» Supplied passage
"""
More than half of the participants in this study were asymptomatic. However, fever, sore throat and dry cough are the most experienced symptoms among participants. This correlated with data from previous reviews on similar study in which the most common presenting symptoms are the same [19]. Our findings also provide a compelling evidence that disprove the theory that COVID-19 pandemic could complicate malaria diagnosis due to similarities in symptoms such as raised body temperature, headache and body ache that characterise both diseases as the two cases with COVID-19-Malaria Co-infection reported in our study were asymptomatic. Hence there is a need to further investigate factors responsible for low malaria prevalence at the height of COVID-19 spread in the country.

Though disease outbreaks affect men and women differently, this study showed that both genders responded to testing similarly and the male population had a similar COVID-19 infection rate with the female counterpart. Though contrary to a previous report from Bowale et al. [20], this outcome conforms to the study released by the Global Health 50/50 project which states that there are similarities in the COVID-19 incidence rate in both male and female [21]. Age group was significantly associated with the disease categories in this study. Epidemiologically, it has been reported that people who are at most risk of death from COVID-19 are the vulnerable groups comprising the elderly, chronically ill and immuno-compromised such as people already suffering from diabetes, heart diseases, HIV and tuberculosis. Nevertheless, our findings showed that the majority who reported for testing were young adults (between 30 and 49). This might be connected to the fact that this age category forms the larger portion of Nigeria’s population and could be one of the factors behind the low death recorded for COVID-19 in the country.
"""
» Provided material
"""
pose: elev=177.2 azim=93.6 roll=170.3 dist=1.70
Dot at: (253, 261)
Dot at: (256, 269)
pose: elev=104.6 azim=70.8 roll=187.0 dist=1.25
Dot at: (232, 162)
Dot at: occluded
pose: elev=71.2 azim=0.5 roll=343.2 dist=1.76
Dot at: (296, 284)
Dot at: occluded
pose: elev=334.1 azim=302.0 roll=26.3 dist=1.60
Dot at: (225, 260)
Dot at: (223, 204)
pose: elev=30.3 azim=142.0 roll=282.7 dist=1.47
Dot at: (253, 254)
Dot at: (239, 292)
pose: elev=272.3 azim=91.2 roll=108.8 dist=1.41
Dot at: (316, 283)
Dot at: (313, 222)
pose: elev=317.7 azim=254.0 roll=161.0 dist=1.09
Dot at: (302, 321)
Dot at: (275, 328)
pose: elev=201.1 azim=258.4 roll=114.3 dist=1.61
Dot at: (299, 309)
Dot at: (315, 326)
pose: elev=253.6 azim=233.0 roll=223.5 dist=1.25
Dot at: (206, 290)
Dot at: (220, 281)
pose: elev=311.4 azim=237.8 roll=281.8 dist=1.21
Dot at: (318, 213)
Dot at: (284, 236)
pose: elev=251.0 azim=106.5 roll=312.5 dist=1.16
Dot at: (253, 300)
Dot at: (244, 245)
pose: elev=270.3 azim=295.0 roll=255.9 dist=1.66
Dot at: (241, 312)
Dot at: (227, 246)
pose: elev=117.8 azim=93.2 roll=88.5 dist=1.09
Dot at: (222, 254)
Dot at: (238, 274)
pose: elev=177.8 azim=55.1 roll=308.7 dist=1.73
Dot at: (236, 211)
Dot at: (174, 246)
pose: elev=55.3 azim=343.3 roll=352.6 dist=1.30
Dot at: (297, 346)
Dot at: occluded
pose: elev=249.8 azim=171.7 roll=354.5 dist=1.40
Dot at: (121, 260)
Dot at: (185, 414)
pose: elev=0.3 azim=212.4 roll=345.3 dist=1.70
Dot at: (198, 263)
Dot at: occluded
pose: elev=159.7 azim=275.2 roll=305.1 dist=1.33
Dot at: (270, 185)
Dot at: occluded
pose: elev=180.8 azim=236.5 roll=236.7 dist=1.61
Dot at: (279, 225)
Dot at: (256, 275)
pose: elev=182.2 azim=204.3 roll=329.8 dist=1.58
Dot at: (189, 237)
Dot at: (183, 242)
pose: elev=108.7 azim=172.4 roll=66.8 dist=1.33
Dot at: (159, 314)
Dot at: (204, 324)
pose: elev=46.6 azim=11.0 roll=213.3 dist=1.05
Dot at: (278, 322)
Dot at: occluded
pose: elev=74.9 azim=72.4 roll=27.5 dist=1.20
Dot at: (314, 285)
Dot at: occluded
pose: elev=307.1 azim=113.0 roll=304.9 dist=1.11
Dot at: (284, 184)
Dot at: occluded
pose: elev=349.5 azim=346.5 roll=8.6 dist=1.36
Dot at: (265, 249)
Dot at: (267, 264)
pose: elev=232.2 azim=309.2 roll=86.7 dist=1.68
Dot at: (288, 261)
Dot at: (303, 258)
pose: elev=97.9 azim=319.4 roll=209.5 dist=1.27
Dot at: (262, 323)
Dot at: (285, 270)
"""
» Study questions
1) From the COVID-19 study discussion, extract the passage from "More than half" to "spread in the country.".
2) Using the COVID-19 study discussion, list every illness it names as something that people in the vulnerable groups may already be suffering from.

» Answers to the tasks
1)
More than half of the participants in this study were asymptomatic. However, fever, sore throat and dry cough are the most experienced symptoms among participants. This correlated with data from previous reviews on similar study in which the most common presenting symptoms are the same [19]. Our findings also provide a compelling evidence that disprove the theory that COVID-19 pandemic could complicate malaria diagnosis due to similarities in symptoms such as raised body temperature, headache and body ache that characterise both diseases as the two cases with COVID-19-Malaria Co-infection reported in our study were asymptomatic. Hence there is a need to further investigate factors responsible for low malaria prevalence at the height of COVID-19 spread in the country.

2) Diabetes, heart diseases, HIV, tuberculosis